The primary basic science research interests of our laboratory are in the area of physiological mechanisms of maintaining substrate transport from blood to tissue. This broad topic covers studies on whole animals, such as rats and mice, as well as studies on whole organ, hemorheological, microvascular, cellular, ultrastructural, and molecular levels. The current projects include:
1) control of blood flow and flow distribution in the microcirculation;
2) the effects of synthetic and biologic implants on substrate transport to tissues;
3) the physiological adaptation of the microcirculation and mitochondria to chronic hypoxia, hyperoxia, or cold, and the subsequent alteration in oxygen transport;
4) mathematical modeling of tissue oxygen tension distribution and angiogenesis.

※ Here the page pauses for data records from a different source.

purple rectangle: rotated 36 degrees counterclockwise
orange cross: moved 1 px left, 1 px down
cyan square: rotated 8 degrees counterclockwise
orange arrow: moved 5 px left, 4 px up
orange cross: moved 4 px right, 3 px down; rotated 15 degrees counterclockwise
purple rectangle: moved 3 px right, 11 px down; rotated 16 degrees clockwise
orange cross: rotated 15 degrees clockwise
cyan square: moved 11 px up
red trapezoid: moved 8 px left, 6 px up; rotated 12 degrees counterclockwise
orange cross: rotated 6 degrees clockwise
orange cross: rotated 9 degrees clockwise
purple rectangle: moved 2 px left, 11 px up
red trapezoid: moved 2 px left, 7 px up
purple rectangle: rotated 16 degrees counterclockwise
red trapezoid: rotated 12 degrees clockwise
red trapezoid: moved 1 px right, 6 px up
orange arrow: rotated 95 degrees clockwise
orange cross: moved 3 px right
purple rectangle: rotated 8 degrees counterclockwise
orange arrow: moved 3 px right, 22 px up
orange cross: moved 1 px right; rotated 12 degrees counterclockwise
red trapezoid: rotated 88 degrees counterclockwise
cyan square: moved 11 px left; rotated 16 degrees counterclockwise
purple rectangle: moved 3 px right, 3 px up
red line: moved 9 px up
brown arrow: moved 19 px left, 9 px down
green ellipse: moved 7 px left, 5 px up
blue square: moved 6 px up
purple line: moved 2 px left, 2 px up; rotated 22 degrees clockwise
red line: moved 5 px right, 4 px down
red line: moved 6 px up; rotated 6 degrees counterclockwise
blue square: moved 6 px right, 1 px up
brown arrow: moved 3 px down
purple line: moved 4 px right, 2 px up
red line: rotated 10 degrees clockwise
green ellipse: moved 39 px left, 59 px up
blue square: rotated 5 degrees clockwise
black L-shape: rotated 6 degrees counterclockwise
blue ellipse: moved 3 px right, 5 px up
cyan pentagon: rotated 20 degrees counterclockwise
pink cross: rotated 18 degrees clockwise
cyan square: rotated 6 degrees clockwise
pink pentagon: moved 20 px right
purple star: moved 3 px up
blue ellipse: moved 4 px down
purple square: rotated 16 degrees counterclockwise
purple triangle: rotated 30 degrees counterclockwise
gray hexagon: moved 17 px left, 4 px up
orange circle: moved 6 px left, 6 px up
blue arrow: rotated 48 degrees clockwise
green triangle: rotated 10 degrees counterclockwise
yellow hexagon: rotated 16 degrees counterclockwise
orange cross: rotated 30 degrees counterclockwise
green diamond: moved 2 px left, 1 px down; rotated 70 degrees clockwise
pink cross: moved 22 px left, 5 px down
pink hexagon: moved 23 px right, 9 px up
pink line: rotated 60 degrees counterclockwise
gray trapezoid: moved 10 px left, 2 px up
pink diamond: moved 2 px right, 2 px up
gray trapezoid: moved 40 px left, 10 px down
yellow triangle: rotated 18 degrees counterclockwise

5) tissue engineering; combining isolated cells with biomaterials to form specialized composite structures for implantation, with particular emphasis on endothelial cell physiology and its alteration by isolation and seeding on biomaterials;
6) decreasing the thrombogenicity of synthetic blood vessels and improving their overall performance and biocompatibility;
7) the investigation of tissue damage resulting from abnormal perfusion (e.g., relative ischemia, anoxia, etc.) and therapies which minimize ischemic damage;
8) the abnormal development of tumor microcirculation and its effect on tumor oxygenation;
9) measurement of tissue blood flow and oxygenation as an indicator of tissue viability and functional potential;
10) development of biocompatible materials for soft tissue reconstruction or augmentation;
11) molecular and cellular effects of ultraviolet light on skin which can lead to cancer, and therapies which may minimize damage;
12) wound healing in bone and soft tissues, with special emphasis on the detection and treatment of infection and its effects on healing.
13) improving the outflow facility of ophthalmologic devices implanted to reduce elevated intraocular pressures found in patients with glaucoma.
Future studies will continue to focus on improving the biocompatibility of biosynthetic implants. Additional new emphasis may be placed on investigating the effects of radiation on wound healing and methods of minimizing the consequences of radiation exposure. Specific collaborations with faculty in Biomedical Engineering include improving the biocompatibility of biosensors, surface modification of implanted devices, and transplanting endothelial cells onto small diameter synthetic vascular grafts.